Monday morning was “someday”.
We unscrewed the teak flooring that I refinished last year to reveal the original cabin sole, which is textured balsa-cored fibreglass. We suspected the tank had been removed once before as there was a large, crudely glassed piece of mismatched plywood close to the fuel tank. As per most other repairs done before we owned the boat it was not exactly professional, and we were able to rip all the fibreglass matt up by hand, pry some rusty screws out and open a gaping hole into the bilge. It took a little maneuvering and a couple rags plugging holes leaking diesel but we got the tank out in just over an hour. We were both pleasantly surprised…until we started to really have a good look at things.
The aluminum diesel tank had been repaired before, not once but three times.
And that hole that was leaking diesel was big enough to stick my finger through, no wonder we were spewing fuel everywhere underway. The tank is shaped to fit the small space where it lives, making it impossible for the quick fix; buying a nice, new plastic tank to replace it. And since it has three patches already, and is over 40 years old, we are hesitant to try to repair it. So, we are getting quotes on getting a new tank made, and digging out a bottle of rum to ease the pain for the day they get back to us.
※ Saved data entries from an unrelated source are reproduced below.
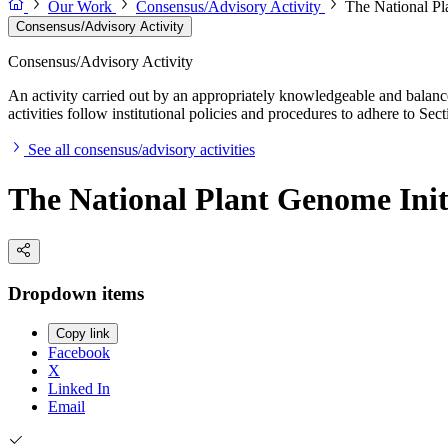
Our Work
Consensus/Advisory Activity
The National Pl
Consensus/Advisory Activity
Consensus/Advisory Activity
An activity carried out by an appropriately knowledgeable and balance
activities follow institutional policies and procedures to adhere to 
See all consensus/advisory activities
The National Plant Genome Init
Dropdown items
Copy link
Facebook
X
Linked In
Email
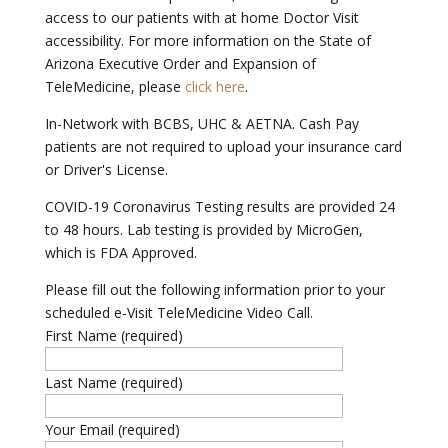
access to our patients with at home Doctor Visit
accessibility. For more information on the State of
Arizona Executive Order and Expansion of
TeleMedicine, please
click here
.
In-Network with BCBS, UHC & AETNA. Cash Pay
patients are not required to upload your insurance card
or Driver's License.
COVID-19 Coronavirus Testing results are provided 24
to 48 hours. Lab testing is provided by MicroGen,
which is FDA Approved.
Please fill out the following information prior to your
scheduled e-Visit TeleMedicine Video Call.
First Name (required)
Last Name (required)
Your Email (required)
While we have the floor ripped up Steve wasted no time removing the oil pan off the engine, we would have had a very difficult time getting it out otherwise as it a fraction larger than the access holes we have when the flooring is fully installed. There was a crack at the dipstick tube that was slowly dripping oil that need to be repaired and he also had a small tap installed to make oil changes easier; no more manually pumping all the dirty oil out, instead we can let gravity do all the work!
Meanwhile, while cooking dinner one night I heard a loud HISS.
I looked over to see larger than usual flames licking out underneath one of the burners. It seems the old pipes decided this week would be a good time to finally rust through. I turned off the stove and started to consider how I would be cooking with only one burner for the foreseeable future; coming in around $1000 a new stove is not in the budget and I already knew parts for our defunct unit are near to impossible to find. So, you can imagine the happy dance I did when Steve found replacement LPG burners designed specifically for Shipmate stoves on ebay, and at a reasonable price! They are in the USA so until then Steve was able to swap out the not often used back burner for the failed front burner and we are cooking with gas once more.
Not to mention that he also removed the stove from it’s mounts, took it outside and gave it a complete scrub down, removing, what he lovingly referred to as the “funk from Christmas diners past”. Then he adjusted the weights and pivots so it is properly balanced and swings freely. It was so clean I barely wanted to cook on it, but then how would I dirty all those dishes I wanted to wash with the new galley foot pump?
I certainly am luck to have this guy around, aren’t I?